== Supplied records ==

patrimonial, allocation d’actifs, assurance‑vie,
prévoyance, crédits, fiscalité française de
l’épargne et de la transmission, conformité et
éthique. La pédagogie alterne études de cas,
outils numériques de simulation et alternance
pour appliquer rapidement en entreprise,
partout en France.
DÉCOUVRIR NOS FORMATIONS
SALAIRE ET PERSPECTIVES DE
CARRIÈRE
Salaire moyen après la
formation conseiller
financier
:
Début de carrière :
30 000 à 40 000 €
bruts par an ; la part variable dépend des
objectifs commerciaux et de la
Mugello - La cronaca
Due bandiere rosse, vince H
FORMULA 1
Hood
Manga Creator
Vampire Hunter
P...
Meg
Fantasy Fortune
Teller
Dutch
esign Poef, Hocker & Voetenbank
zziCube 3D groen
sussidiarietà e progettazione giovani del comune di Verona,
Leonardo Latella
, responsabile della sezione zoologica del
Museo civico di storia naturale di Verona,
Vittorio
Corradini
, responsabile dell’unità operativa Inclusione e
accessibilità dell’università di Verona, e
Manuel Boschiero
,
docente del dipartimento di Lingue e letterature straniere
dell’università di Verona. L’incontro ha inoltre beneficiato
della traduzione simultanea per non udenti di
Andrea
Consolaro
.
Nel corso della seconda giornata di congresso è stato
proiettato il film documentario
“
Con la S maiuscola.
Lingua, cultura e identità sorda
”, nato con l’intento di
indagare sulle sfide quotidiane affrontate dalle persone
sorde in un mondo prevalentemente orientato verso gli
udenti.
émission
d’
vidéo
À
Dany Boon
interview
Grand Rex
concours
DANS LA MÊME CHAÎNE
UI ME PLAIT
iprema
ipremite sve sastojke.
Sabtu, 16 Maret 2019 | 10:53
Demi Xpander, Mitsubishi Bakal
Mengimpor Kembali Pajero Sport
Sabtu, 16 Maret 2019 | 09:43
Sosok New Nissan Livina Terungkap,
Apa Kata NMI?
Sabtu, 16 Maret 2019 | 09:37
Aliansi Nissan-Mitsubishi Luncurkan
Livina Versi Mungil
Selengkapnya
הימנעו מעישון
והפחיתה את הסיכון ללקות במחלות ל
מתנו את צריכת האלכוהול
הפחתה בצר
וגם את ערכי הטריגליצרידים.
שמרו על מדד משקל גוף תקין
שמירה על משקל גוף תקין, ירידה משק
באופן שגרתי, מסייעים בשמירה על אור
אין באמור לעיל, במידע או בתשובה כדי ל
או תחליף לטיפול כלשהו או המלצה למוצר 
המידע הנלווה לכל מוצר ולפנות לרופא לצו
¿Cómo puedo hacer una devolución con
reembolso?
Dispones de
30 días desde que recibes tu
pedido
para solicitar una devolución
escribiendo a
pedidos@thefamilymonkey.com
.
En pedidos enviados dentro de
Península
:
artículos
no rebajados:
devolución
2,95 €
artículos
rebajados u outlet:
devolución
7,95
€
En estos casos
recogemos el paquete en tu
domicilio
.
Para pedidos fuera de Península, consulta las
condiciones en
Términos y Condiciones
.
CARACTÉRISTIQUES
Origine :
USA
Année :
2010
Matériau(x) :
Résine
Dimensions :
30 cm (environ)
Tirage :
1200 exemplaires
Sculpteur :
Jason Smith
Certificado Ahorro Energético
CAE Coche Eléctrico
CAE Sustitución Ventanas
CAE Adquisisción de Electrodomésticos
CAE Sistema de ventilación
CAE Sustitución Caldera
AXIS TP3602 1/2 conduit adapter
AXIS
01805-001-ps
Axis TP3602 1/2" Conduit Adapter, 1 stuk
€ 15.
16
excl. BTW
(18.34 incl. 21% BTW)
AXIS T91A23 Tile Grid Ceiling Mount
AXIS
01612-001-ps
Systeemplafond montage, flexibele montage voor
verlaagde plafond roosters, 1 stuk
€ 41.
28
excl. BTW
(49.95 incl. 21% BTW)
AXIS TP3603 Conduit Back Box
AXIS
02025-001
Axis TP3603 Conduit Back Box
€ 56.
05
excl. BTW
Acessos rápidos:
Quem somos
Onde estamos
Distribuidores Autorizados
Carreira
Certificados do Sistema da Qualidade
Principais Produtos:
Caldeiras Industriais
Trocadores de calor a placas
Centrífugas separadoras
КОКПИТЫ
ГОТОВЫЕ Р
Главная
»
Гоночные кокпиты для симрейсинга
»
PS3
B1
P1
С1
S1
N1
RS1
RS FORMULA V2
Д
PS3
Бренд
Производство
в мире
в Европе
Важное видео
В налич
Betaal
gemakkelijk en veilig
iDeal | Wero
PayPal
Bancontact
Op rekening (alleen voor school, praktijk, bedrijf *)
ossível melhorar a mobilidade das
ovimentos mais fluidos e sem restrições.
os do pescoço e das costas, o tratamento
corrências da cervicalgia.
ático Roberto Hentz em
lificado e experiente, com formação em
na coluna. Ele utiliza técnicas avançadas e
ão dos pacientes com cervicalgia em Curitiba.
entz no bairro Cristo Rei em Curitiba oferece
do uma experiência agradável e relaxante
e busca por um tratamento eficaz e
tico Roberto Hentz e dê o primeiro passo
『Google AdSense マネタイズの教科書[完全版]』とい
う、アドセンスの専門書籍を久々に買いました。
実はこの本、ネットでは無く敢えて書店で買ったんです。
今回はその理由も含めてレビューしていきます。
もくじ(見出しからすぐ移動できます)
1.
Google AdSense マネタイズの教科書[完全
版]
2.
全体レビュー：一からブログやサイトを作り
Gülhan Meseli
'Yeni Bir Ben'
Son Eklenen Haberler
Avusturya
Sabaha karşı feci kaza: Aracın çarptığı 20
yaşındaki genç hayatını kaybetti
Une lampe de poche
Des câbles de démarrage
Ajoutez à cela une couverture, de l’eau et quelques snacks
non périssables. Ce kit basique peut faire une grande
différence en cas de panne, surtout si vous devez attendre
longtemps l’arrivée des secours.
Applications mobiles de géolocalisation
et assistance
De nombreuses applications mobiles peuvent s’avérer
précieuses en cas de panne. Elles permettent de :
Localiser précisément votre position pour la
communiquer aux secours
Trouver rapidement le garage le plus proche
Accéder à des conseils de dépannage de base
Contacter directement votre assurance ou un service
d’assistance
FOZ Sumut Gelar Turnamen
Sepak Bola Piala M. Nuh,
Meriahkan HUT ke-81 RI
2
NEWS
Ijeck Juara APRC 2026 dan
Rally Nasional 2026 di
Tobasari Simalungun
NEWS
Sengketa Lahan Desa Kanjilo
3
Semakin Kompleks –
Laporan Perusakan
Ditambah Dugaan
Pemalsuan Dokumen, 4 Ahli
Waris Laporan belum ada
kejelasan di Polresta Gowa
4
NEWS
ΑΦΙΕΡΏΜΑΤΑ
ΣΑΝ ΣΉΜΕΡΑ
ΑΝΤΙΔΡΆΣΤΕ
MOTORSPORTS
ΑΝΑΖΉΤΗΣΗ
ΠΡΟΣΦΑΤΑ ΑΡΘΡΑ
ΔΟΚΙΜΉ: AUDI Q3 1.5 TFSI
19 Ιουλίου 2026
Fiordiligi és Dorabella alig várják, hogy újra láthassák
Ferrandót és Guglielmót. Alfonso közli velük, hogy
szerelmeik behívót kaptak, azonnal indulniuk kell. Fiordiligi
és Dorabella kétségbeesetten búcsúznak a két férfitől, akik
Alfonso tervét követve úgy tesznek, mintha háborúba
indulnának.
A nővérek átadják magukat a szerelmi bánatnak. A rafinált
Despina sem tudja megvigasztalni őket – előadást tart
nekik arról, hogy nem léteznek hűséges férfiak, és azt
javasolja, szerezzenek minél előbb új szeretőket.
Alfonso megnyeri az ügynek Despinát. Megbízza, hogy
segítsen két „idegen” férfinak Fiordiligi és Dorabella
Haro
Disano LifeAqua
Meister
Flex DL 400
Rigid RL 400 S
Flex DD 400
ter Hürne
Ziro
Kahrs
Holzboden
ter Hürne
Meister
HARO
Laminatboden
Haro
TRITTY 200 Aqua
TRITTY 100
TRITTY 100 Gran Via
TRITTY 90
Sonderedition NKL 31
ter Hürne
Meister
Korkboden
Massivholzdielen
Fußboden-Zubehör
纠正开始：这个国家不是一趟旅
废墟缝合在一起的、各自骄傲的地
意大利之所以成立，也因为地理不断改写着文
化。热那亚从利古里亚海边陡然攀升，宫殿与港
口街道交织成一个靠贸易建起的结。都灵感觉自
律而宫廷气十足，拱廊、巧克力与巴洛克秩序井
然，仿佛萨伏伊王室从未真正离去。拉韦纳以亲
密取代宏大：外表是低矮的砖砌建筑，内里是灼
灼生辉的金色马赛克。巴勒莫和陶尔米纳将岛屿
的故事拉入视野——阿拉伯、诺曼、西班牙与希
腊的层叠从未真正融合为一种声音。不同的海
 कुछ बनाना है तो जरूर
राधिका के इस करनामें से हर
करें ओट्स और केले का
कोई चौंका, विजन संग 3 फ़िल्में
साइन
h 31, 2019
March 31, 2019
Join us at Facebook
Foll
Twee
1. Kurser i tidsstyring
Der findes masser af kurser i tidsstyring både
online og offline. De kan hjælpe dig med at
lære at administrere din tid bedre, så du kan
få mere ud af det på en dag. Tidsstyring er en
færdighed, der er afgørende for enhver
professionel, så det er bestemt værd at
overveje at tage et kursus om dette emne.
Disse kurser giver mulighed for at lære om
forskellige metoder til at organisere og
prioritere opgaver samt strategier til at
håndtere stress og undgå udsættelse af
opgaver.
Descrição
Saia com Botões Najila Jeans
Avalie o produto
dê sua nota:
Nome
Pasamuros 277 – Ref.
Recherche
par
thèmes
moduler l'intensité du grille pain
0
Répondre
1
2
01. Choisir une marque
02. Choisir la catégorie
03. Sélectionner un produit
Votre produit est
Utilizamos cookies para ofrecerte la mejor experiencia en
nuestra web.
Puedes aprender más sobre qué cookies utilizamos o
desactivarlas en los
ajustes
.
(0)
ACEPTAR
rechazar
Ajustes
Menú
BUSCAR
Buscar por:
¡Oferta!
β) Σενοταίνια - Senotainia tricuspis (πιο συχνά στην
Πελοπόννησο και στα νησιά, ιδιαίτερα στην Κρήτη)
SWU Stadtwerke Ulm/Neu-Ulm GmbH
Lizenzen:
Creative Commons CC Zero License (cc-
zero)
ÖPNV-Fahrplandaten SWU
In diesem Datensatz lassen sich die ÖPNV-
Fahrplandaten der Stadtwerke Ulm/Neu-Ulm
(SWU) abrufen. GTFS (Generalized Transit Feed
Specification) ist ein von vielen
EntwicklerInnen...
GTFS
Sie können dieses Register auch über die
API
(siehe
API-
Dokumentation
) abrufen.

===

*Task prompt:* Transcribe the items word for word, beginning with the first line and stopping after the line that contains "Début de carrière".

*Exercise answer:*
patrimonial, allocation d’actifs, assurance‑vie,
prévoyance, crédits, fiscalité française de
l’épargne et de la transmission, conformité et
éthique. La pédagogie alterne études de cas,
outils numériques de simulation et alternance
pour appliquer rapidement en entreprise,
partout en France.
DÉCOUVRIR NOS FORMATIONS
SALAIRE ET PERSPECTIVES DE
CARRIÈRE
Salaire moyen après la
formation conseiller
financier
:
Début de carrière :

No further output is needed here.